Significance. If the central mapping from initial-state spin variance to final-state observables holds, this study provides a new avenue to probe nuclear clustering and spin correlations using relativistic heavy-ion data. By combining ab initio inputs with standard Glauber modeling, it generates concrete, falsifiable predictions for percent-level effects in Λ spin correlations, which could offer independent constraints on nuclear structure models beyond traditional spectroscopy.

major comments (2)
  1. [Abstract and discussion of final-state mapping] The prediction of measurable percent-level deviations in final-state Λ-hyperon spin correlations (abstract) rests on the assumption that the initial net spin polarization variance maps directly onto the observable after hydrodynamic evolution and hadronization with only percent-level dilution. In small systems, viscous damping, resonance feed-down, and possible spin-orbit coupling at freeze-out can introduce additional decorrelation whose magnitude is not quantified or tested for sensitivity.
  2. [Results section on scaled observable] The scaled fluctuation observable is defined to remove trivial finite-size effects and is used to claim non-monotonic centrality dependence sensitive to cluster geometry, but the manuscript provides neither the explicit functional form nor robustness checks against variations in α-cluster parameters or Glauber modeling choices.
minor comments (2)
  1. [Notation and definitions] The notation for the scaled spin fluctuation observable should be accompanied by an explicit equation to ensure reproducibility.
  2. [Figures] Figures displaying centrality dependence would benefit from error bands reflecting statistical and model uncertainties to illustrate the claimed percent-level deviations more clearly.

Simulated Author's Rebuttal

2 responses · 1 unresolved

We thank the referee for their careful reading and constructive comments, which have helped clarify the scope and presentation of our work. We address the major comments point by point below and have revised the manuscript accordingly.

read point-by-point responses

  1. Referee: [Abstract and discussion of final-state mapping] The prediction of measurable percent-level deviations in final-state Λ-hyperon spin correlations (abstract) rests on the assumption that the initial net spin polarization variance maps directly onto the observable after hydrodynamic evolution and hadronization with only percent-level dilution. In small systems, viscous damping, resonance feed-down, and possible spin-orbit coupling at freeze-out can introduce additional decorrelation whose magnitude is not quantified or tested for sensitivity.

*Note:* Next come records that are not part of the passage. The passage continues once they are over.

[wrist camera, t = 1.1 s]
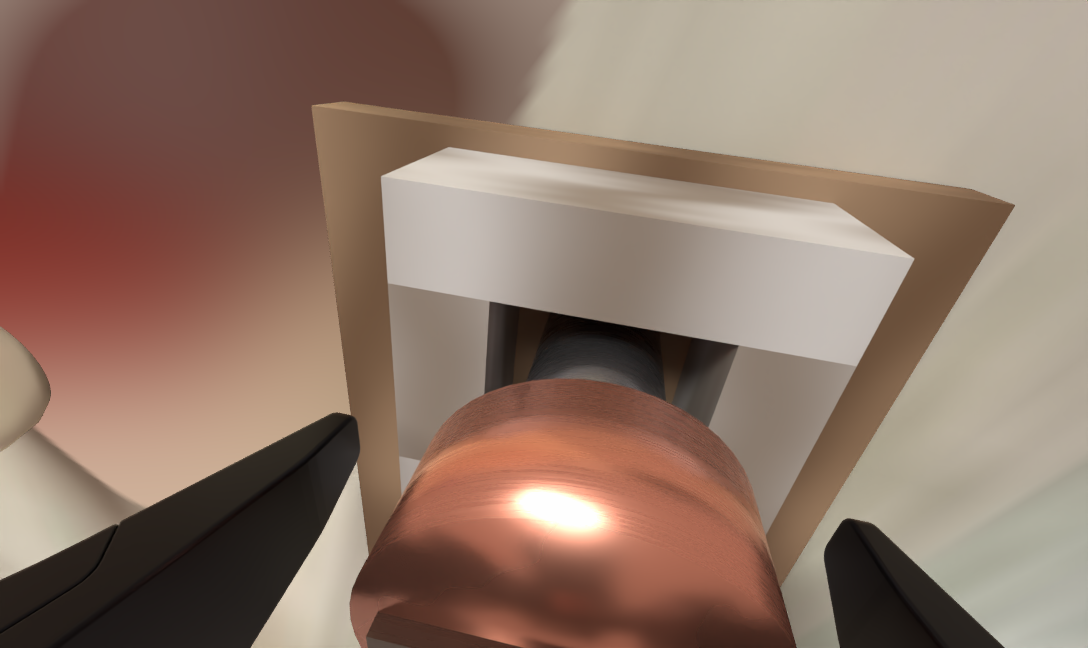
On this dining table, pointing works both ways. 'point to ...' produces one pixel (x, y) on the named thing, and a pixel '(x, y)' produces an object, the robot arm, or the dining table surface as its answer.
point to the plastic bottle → (19, 390)
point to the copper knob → (574, 518)
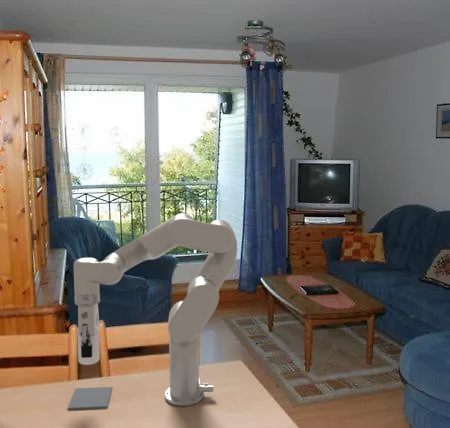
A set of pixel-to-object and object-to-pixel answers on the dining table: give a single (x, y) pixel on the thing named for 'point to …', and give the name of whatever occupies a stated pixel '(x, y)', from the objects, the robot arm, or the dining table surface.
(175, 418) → the dining table surface
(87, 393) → the mat
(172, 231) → the robot arm
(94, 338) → the can
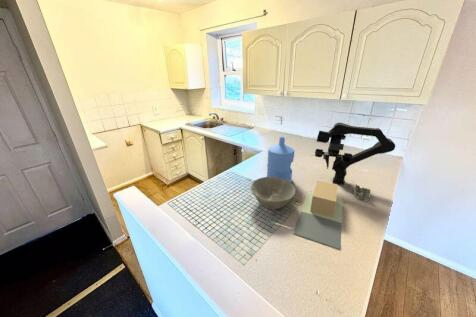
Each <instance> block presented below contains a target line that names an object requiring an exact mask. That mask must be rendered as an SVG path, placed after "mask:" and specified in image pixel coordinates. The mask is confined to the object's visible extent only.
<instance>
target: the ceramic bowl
mask: <svg viewBox="0 0 476 317" xmlns="http://www.w3.org/2000/svg"><path fill="white" fill-rule="evenodd" d="M250 190H251V193H252V195H254V197H255V199H256V200H257V202H258V204H259V206H260V205H261V206H262V207H263V208H265V209H268V210H278V209H280V208H282V207H284V206H286V205H287V204H288V203H289V202H290V201H291V200H292V199H293V198H294V196H295V194H296V187H295V186H294V184H293V183H291V182H289V181H287V180H285V179H282V178H277V177H267V176H265V177H260V178H257V179H255V180H253V182H252V183H251V185H250Z"/></svg>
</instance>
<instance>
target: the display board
mask: <svg viewBox="0 0 476 317" xmlns="http://www.w3.org/2000/svg"><path fill="white" fill-rule="evenodd" d="M313 193H314V191H309V190H307V193H306V196H305V199H304V202H303V205H302V207H301V210H300V212H299V216H298V219H297V222H296V225H295V228H294V230H293V233H292V234H293V235H296V236H298V237H302V238H305V239H307V240H309V241H313V242H316V243H319V244H322V245H325V246H328V247H331V248H334V249H337V250H338V251H339V250H341V248H342V247H341V246H342V245H341V243H342V227H343V226H342V225H343V206H344V199H343V198H339V197H336V204H335V208H334V213H333V217H329V216H325V215H322V214H318V213H315V212H311V211H310V209H311V203H312V197H313Z"/></svg>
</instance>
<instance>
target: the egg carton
mask: <svg viewBox="0 0 476 317" xmlns="http://www.w3.org/2000/svg"><path fill="white" fill-rule="evenodd" d="M358 192H359V194H358ZM353 194H354V198H356V199H357V200H359V199H361V200H363V201H366V202H369V200H370V198H371V189H370V188H367V187H366V188H364V187H360V185H357V184H355V187H354V190H353Z"/></svg>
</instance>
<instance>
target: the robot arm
mask: <svg viewBox="0 0 476 317" xmlns="http://www.w3.org/2000/svg"><path fill="white" fill-rule="evenodd" d="M346 135H359V136H366V137H368V136H369V137H375V138H376V139H377V142H376V143H374V145H373V146H371V147H369V148H367V149H364V150H362V151H359V152H357V153H355V154H352V153H348V152H344V154H340V151H343V150H344V147H345V146H344V145H345V144H344V143H342V140H343V141H345V140H346V138H347V136H346ZM316 142H317V143H322V144H327V143H329V146H328V149H327V151H324V149H321V148H316V149H315V151H314V156H315V157H316V158H322V159H323V160H325V163H326V169H327V170H328V169H329V166H330V165H329V164H330V157H332V158H335V159H334V161H333V162H332V167H331V168H332V169H331V170H333V171H334V177H332V184H336V185H345V180H346V179H345V178H346V176H347V169H348V168H349V167H350V166H352V165H354V164H357V163H358V162H361V161H363V160H366V159H368V158H371V157H373V156H375V155H380V154H381V155H382V154H383V155H384V154H387V153H391V152H393V151H394V150H395V148H396V143H395V142H394V141H393V140H392V139H391V138H388V137H387V136H386V135H385V134H384V133H383V130H382V129H380V128H379V127H378V128H377V127H366V126H356V125H355V126H354V125H353V126H352V125H350V124H348V123H347V124H346V123H344V122H336V123H334V124H333V127H332V128H330V130H329V131H324V130H319V131H318V135H317V137H316Z"/></svg>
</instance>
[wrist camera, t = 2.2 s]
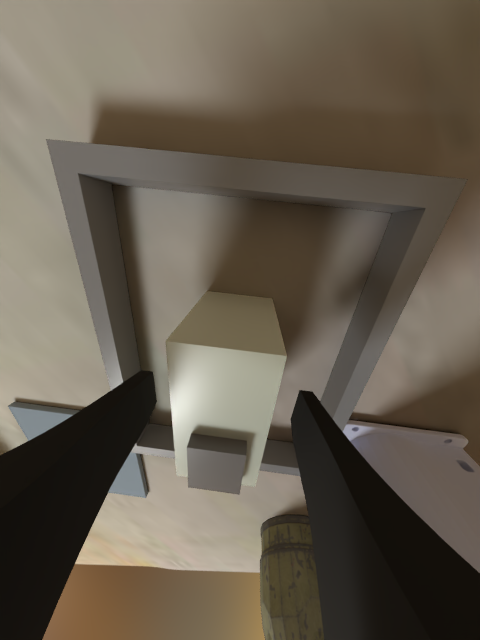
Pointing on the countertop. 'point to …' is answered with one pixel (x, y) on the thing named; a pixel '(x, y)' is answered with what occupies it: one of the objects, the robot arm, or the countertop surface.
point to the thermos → (289, 581)
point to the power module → (224, 388)
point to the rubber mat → (46, 417)
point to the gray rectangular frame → (256, 183)
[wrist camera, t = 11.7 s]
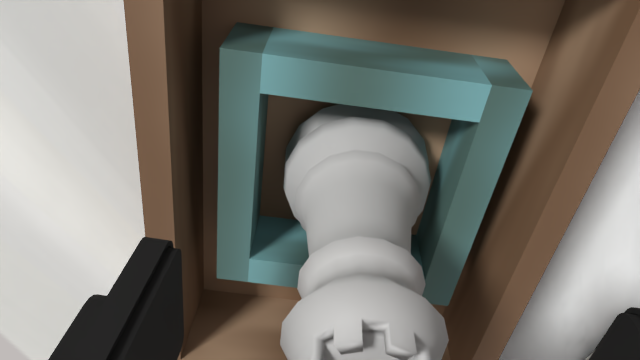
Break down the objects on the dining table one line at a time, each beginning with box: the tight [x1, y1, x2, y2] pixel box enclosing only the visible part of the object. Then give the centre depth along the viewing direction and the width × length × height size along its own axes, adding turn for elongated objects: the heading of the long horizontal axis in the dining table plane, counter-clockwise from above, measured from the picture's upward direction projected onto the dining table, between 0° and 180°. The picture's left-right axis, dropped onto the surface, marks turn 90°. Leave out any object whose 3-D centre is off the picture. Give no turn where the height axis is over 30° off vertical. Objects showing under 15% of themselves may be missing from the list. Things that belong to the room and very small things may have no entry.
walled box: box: [124, 0, 640, 360], centre depth 14 cm, size 11×15×4 cm
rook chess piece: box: [280, 104, 449, 360], centre depth 12 cm, size 4×4×8 cm
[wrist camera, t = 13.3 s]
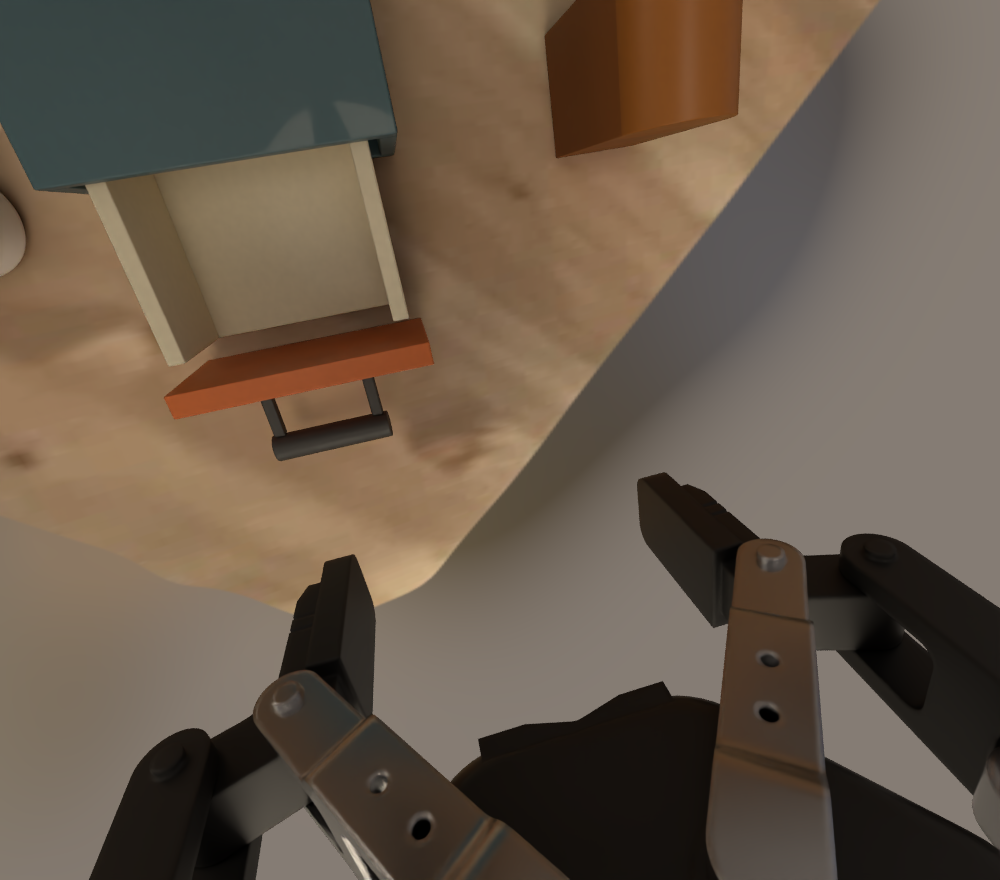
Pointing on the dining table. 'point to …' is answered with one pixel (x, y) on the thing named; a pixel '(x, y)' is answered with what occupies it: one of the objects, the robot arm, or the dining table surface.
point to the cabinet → (185, 84)
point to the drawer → (267, 281)
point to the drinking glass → (10, 237)
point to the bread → (641, 70)
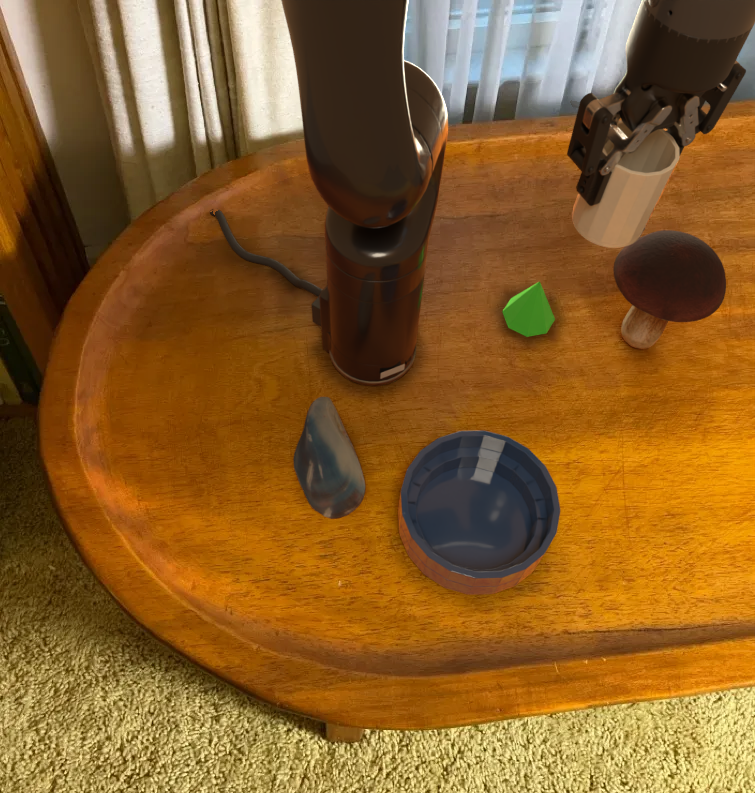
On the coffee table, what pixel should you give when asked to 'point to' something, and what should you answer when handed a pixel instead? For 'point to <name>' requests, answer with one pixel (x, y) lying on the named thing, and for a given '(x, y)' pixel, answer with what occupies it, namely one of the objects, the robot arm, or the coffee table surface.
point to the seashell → (328, 463)
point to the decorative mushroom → (667, 283)
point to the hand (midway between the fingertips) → (622, 185)
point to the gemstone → (529, 312)
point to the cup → (628, 192)
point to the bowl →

    Authors: We appreciate the referee highlighting this important caveat. Our manuscript focuses on the initial-state spin fluctuations computed in the Monte-Carlo Glauber framework; the percent-level deviations quoted in the abstract refer specifically to differences in the initial net spin polarization variance between the clustered configurations and the uncorrelated Woods-Saxon baseline. We agree that mapping these initial fluctuations to final-state Λ-hyperon spin correlations involves additional effects (viscous damping, resonance feed-down, spin-orbit coupling) whose magnitude is not quantified here. In the revised manuscript we will (i) rephrase the abstract to make clear that the quoted deviations are at the initial-state level and (ii) add a dedicated paragraph in the discussion section that explicitly lists these potential sources of decorrelation and states that a full quantitative mapping would require spin-transport hydrodynamic simulations, which lie beyond the present scope. revision: yes

  2. Referee: [Results section on scaled observable] The scaled fluctuation observable is defined to remove trivial finite-size effects and is used to claim non-monotonic centrality dependence sensitive to cluster geometry, but the manuscript provides neither the explicit functional form nor robustness checks against variations in α-cluster parameters or Glauber modeling choices.

    Authors: We apologize for the omission of the explicit definition. The scaled fluctuation observable is constructed as the event-by-event variance of the net spin polarization normalized by the square of the number of participants (σ_S² / ⟨N_part⟩²) to remove the leading finite-size scaling; the precise functional form will be inserted into the revised results section. Regarding robustness, the non-monotonic centrality dependence appears consistently for both the NLEFT and phenomenological α-cluster inputs, but we acknowledge that systematic variations were not shown. In the revision we will add an appendix presenting checks in which the α-cluster radius is varied by ±10 % around the nominal value and the Glauber nucleon width and nucleon-nucleon cross section are changed within their uncertainties. These additional calculations confirm that the non-monotonic shape and the proposed ²⁰Ne/¹⁶O ratio remain qualitatively stable. revision: yes

standing simulated objections not resolved
  • Full quantitative evaluation of the dilution between initial-state spin variance and final-state Λ spin correlations, which would require dedicated hydrodynamic simulations with spin transport and is outside the scope of the present initial-state study.

Circularity Check

0 steps flagged

No significant circularity; direct computation from external NLEFT inputs

full rationale

The paper computes the event-by-event variance of initial net spin polarization directly from ab initio NLEFT configurations and phenomenological alpha-cluster models inside the Monte-Carlo Glauber framework. The scaled fluctuation observable is constructed from this computed variance solely to remove trivial finite-size effects, and the ratio between the 20Ne and 16O systems is proposed as a probe on that basis. No parameter is fitted to the target suppression result, no self-citation supplies a load-bearing uniqueness theorem, and no ansatz is smuggled in. The mapping to final-state Lambda correlations is presented as an assumption with stated percent-level dilution rather than a derived equality, so the central claim does not reduce to its inputs by construction. External NLEFT configurations supply independent input, rendering the derivation self-contained.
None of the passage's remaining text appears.